Os portugueses já estão habituados à determinação de Pedro Passos
Coelho. O que não lhe perdoam é a sua falta de legitimidade eleitoral para
prosseguir o rumo traçado.
O líder do XIX governo constitucional continua a desvalorizar o
seu pecado original: as falsas promessas eleitorais.
Na última entrevista à TVI, a José Alberto Carvalho e a Judite de
Sousa, Pedro Passos Coelho não deu um único sinal de arrependimento.
Decorrido um período de governação de um pouco mais de 17 meses, o
primeiro-ministro carrega este peso com crescente desfaçatez política, qual
Sísifo que, não obstante ser o mais astuto dos mortais, acabou condenado para
sempre a empurrar uma pedra até ao lugar mais alto da montanha.
Começa a ser fatigante assistir ao espectáculo de um
primeiro-ministro a tentar camuflar que recorreu aos velhos truques ― quiçá, os
mesmos que, noutros tempos, o afastaram da política activa ― através de uma
atitude politicamente arrogante, como se fosse possível apostar no tempo para
tudo fazer esquecer, como se até o enxovalho público fosse passível de ser
ignorado.
Pedro Passos Coelho não é mais nem menos do que o produto do
sistema, mesmo que, numa determinada fase, tenha chegado a vestir o uniforme do
enfant terrible da política
portuguesa.
Mais de 37 anos depois do 25 de Abril, Portugal continua a ser um
país atulhado de políticos imbuídos de uma clarividência tal que chegam a
considerar normal enganar os portugueses durante uma campanha eleitoral para
depois fazerem o que lhes apetece.
As sucessivas gerações de políticos iluminados já se habituaram de
tal forma a prescindir de consultar o Povo, sobre questões da maior relevância
para o futuro colectivo, que já nem são capazes da mais elementar autocrítica
pessoal e partidária.
Os partidos do arco da governação, que afinam pelo mesmo diapasão
há mais de 30 anos, sabem que os eleitores não têm alternativas credíveis, contando
que tudo continue na mesma com mais ou menos voto nas setas, sejam para cima ou
ao centro, e na rosa mais ou menos avermelhada.
Não há nada pior para a saúde da Democracia do que esta simples
constatação.

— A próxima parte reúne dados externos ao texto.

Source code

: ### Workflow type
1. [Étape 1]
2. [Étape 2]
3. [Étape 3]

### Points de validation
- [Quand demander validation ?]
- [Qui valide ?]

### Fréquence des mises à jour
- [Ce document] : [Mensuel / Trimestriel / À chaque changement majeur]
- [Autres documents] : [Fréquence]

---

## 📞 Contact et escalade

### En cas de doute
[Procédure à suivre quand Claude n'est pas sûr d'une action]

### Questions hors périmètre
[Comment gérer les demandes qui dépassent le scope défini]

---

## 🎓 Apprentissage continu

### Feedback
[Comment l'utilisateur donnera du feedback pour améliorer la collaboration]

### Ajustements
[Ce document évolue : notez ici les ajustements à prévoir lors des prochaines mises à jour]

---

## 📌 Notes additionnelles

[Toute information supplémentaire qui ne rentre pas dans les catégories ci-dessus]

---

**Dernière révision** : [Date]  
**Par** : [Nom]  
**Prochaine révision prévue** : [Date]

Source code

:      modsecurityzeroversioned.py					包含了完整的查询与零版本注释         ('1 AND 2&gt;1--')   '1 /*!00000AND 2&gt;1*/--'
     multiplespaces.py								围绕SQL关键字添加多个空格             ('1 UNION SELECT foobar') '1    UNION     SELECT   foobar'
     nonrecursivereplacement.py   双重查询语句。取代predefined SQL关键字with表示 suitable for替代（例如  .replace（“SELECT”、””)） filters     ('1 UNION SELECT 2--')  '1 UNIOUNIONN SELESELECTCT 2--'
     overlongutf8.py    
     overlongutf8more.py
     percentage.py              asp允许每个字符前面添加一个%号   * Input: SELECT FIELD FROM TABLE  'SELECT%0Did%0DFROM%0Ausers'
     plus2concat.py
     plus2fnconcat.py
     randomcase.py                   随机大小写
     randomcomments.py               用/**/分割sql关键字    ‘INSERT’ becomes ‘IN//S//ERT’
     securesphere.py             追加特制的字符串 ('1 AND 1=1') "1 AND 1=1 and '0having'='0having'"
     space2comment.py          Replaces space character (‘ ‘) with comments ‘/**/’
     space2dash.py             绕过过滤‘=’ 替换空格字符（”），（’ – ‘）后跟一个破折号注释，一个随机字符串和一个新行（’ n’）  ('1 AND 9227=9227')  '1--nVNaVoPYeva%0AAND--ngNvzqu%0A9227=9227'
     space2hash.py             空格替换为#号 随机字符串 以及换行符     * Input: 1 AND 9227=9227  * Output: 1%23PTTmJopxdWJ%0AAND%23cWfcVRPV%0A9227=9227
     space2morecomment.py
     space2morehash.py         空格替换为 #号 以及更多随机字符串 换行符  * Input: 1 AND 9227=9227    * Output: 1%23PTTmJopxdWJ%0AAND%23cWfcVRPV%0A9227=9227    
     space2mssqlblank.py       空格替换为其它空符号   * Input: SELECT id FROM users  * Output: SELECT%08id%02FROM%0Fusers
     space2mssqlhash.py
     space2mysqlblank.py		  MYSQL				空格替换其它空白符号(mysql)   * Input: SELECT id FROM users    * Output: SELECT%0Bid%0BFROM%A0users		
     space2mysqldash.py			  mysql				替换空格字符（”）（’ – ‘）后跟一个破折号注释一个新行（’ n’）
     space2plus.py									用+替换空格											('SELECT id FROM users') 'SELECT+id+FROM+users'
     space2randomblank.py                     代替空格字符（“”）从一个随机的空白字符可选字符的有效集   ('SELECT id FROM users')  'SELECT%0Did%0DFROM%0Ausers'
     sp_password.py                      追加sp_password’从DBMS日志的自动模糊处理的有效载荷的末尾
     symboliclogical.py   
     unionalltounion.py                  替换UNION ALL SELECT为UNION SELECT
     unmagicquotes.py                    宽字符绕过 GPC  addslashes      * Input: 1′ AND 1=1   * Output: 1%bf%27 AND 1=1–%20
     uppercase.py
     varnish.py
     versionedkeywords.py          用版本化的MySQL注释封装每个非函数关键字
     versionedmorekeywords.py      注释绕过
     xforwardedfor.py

Nem a corte do costume, fortuitamente instalada a favor ou contra
o poder vigente, consegue disfarçar o incómodo.
Enquanto os cidadãos não romperem com esta armadilha, qualquer
líder político pode mentir impunemente, porque sabe que tem uma forte
probabilidade de ficar no poder pelo menos quatro anos, contando com a
conivência dos seus pares e a passividade colectiva.
Para o bem ou para o mal, o sistema político tem fabricado, acolhido
e promovido este tipo de governantes. O que é incompreensível, para não lhe
chamar um colossal embuste, é a crítica organizada por senadores que
incorreram, sistematicamente, no mesmo erro, pretendendo agora passar por
aquilo que nunca foram.
Pedro Passos Coelho pode afirmar a sua coragem. E até pode estar
convicto de estar a seguir o caminho inevitável. Mas não pode ter o atrevimento
de assumir uma atitude aristocrática, porque não tem estatuto, nem tão-pouco
deu quaisquer provas de estadista.
A maioria no poder e o maior partido da oposição parlamentar
deviam reflectir, profundamente, sobre os últimos anos de governação. Há limites
que já foram largamente ultrapassados.
Não há boys, girls, spin, agências de comunicação a soldo de quem paga mais ou
comunicação social mainstream capazes
de disfarçar o equívoco que está na origem de todos os males.
Portugal continua a ser um país sem cultura democrática, incapaz
de aprender com os erros do passado que nos atiraram para o abismo.